Observations and Commentary
- You might recall that, in 2005, the SEC issued a Section 21(a) Report of Investigation concerning The Titan Corporation, to “provide guidance concerning potential liability under the antifraud and proxy provisions of the federal securities laws for publication of materially false or misleading disclosures regarding provisions in merger and other contractual agreements.” The report enunciated the SEC’s view that disclosures regarding material contractual terms, such as representations, may be actionable and highlighted the SEC’s intent to consider bringing enforcement actions if it “determines that the subject matter of representations or other contractual provisions is materially misleading to shareholders because material facts necessary to make that disclosure not misleading are omitted.” The report emphasized that companies should ensure that disclosures regarding material contractual provisions such as representations are not misleading: “When an issuer makes a public disclosure of information—via filing a proxy statement or otherwise—the issuer is required to consider whether additional disclosure is necessary in order to put the information contained in, or otherwise incorporated into that publication, into context so that such information is not misleading. The issuer cannot avoid this disclosure obligation simply because the information published was contained in an agreement or other document not prepared as a disclosure document.”

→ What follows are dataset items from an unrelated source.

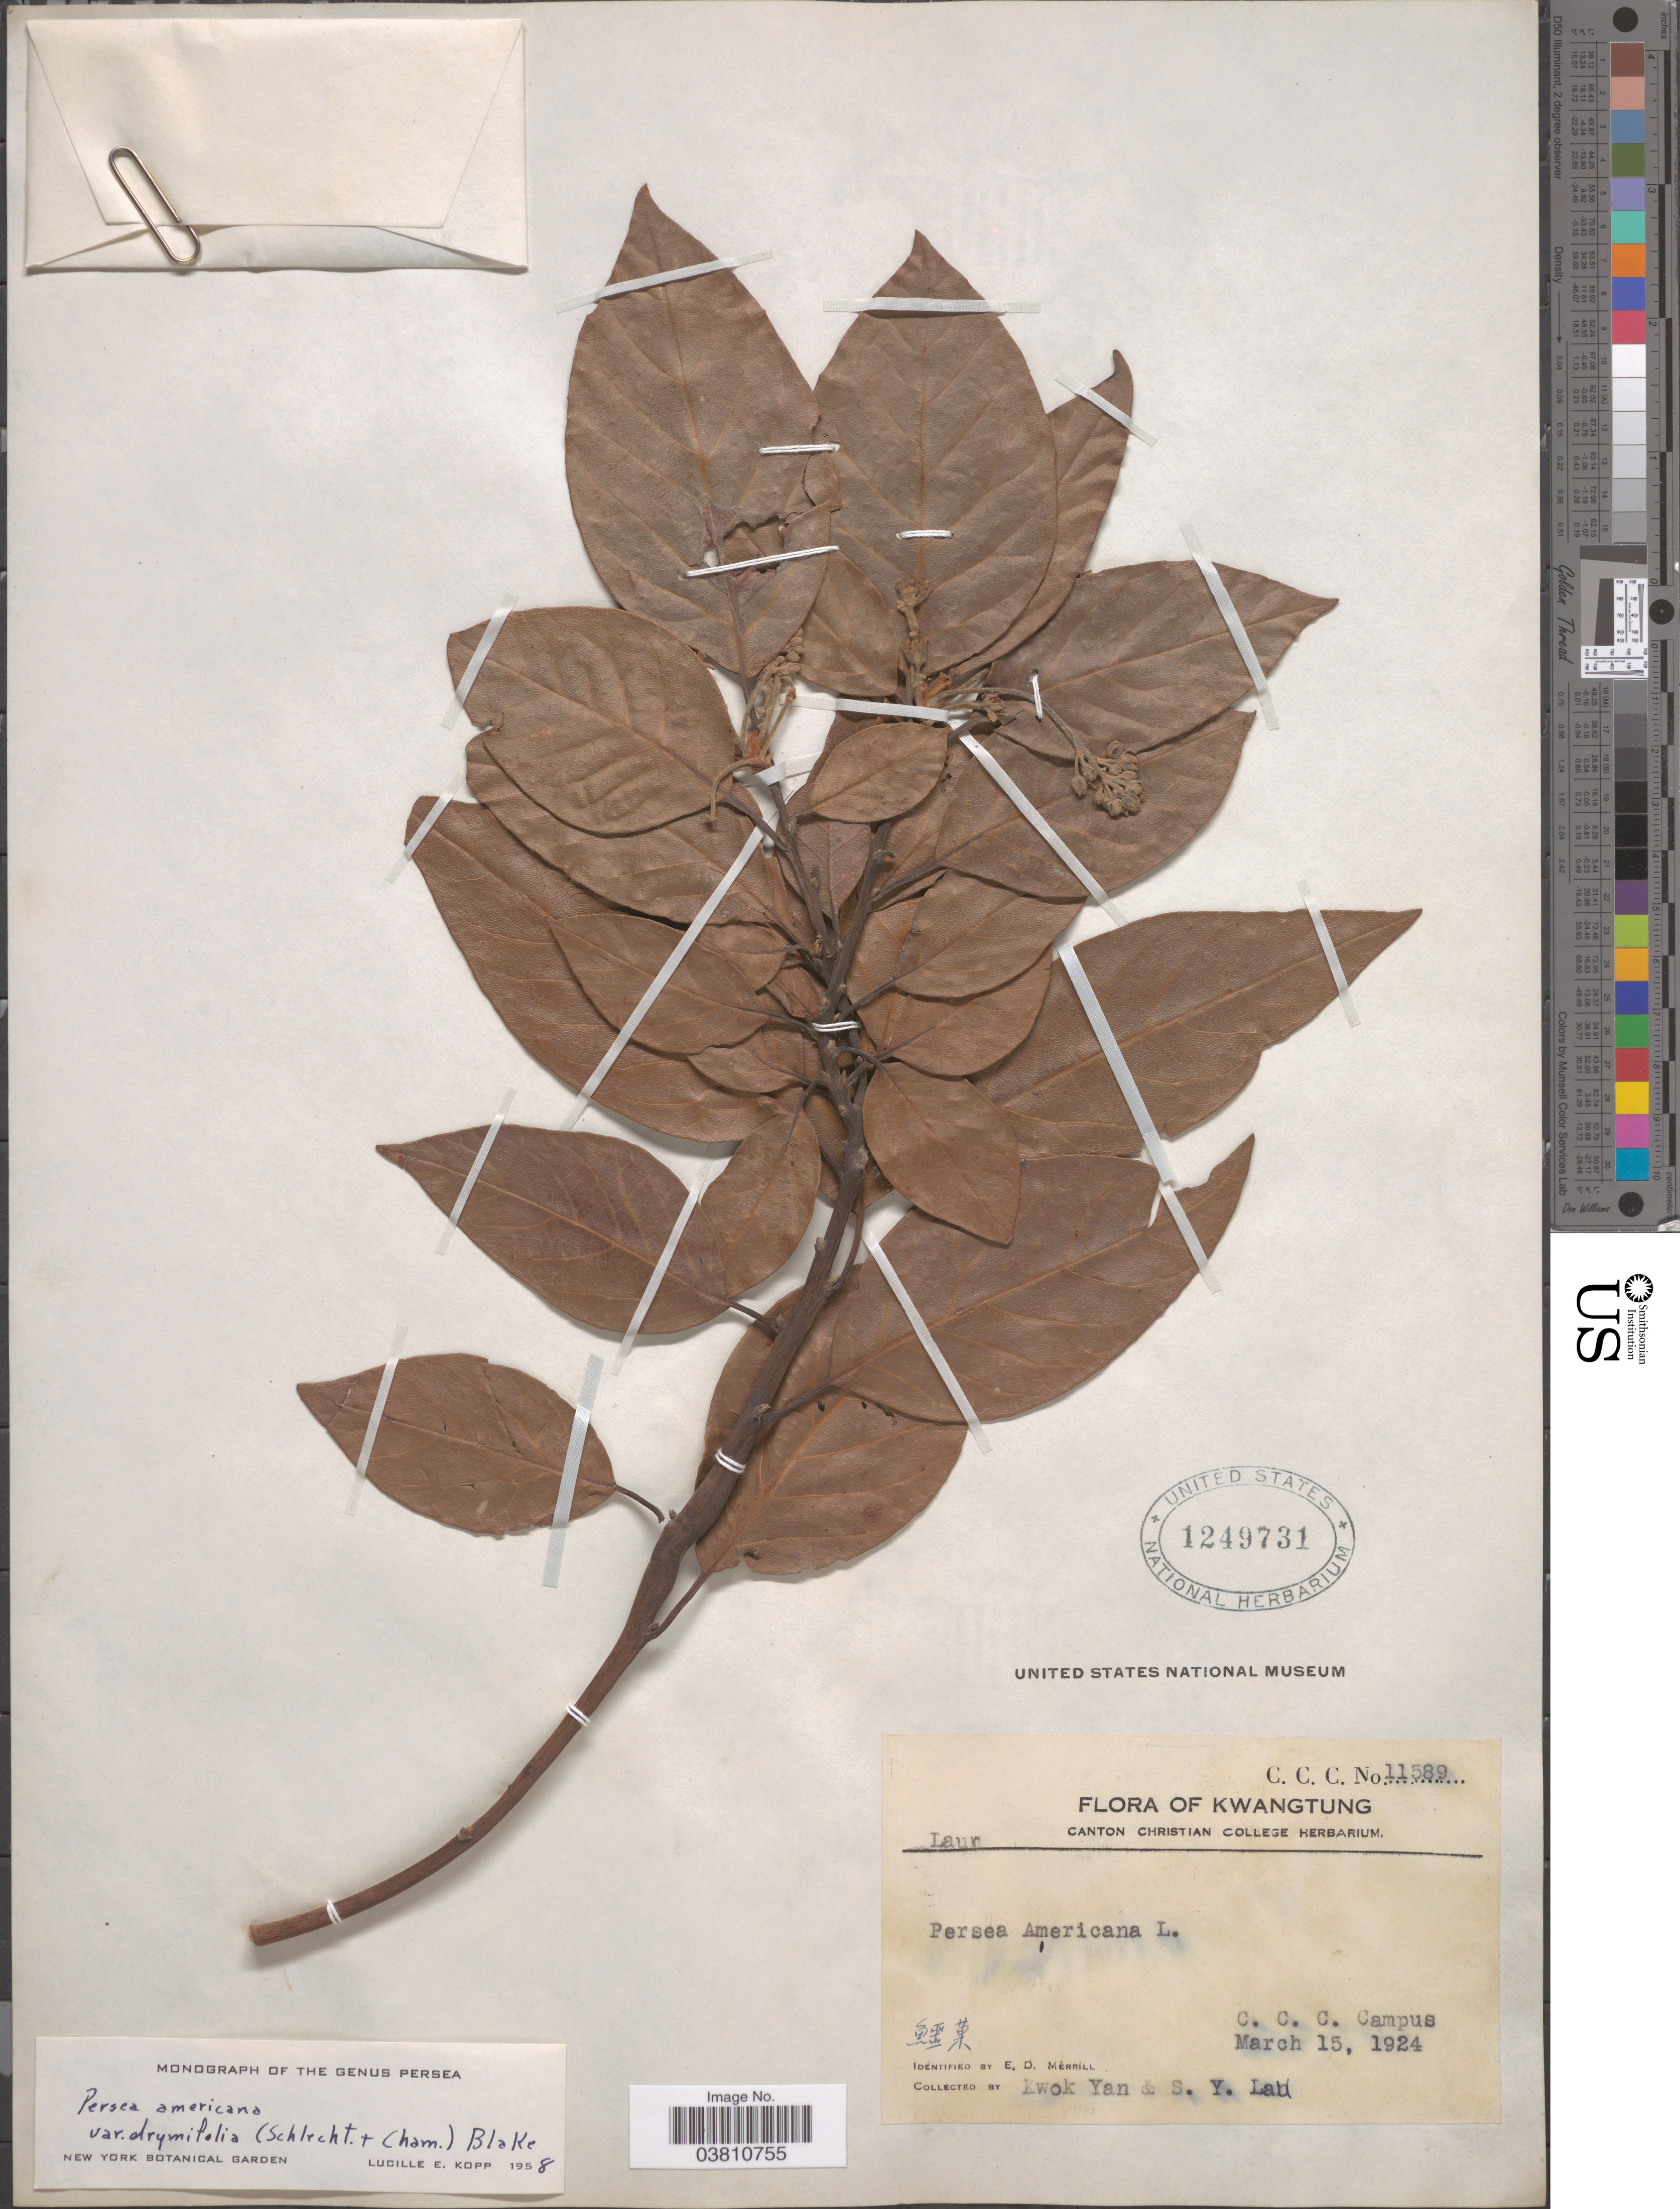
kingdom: Plantae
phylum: Tracheophyta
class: Magnoliopsida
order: Laurales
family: Lauraceae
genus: Persea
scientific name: Persea americana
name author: Mill.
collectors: K. Yan & S. Y. Lau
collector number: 11589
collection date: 1924-03-15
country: China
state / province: Guangdong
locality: C. C. C. Campus.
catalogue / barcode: US 1249731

In the Order, the SEC also found that, in September 2016, the company issued a press release disclosing the data breach and attached it as an exhibit to a Form 8-K. The company also amended various disclosures, including risk factors and MD&A, to reflect the occurrence of the breach and corrected its prior statements regard the effectiveness of its disclosure controls. The day following the announcement, the company’s market cap fell nearly $1.3 billion. In addition, the disclosure led to a renegotiation of the acquisition agreement, including a 7.25% price reduction.
The SEC concluded that the company “acted negligently in filing materially misleading periodic reports with the Commission” and violated a number of provisions of the Securities Act and the Exchange Act, as well as related rules. In settlement, the company agreed to cease and desist and pay $35 million; Yahoo also agreed to certain undertakings, including cooperation in connection with any further SEC investigation of the matter.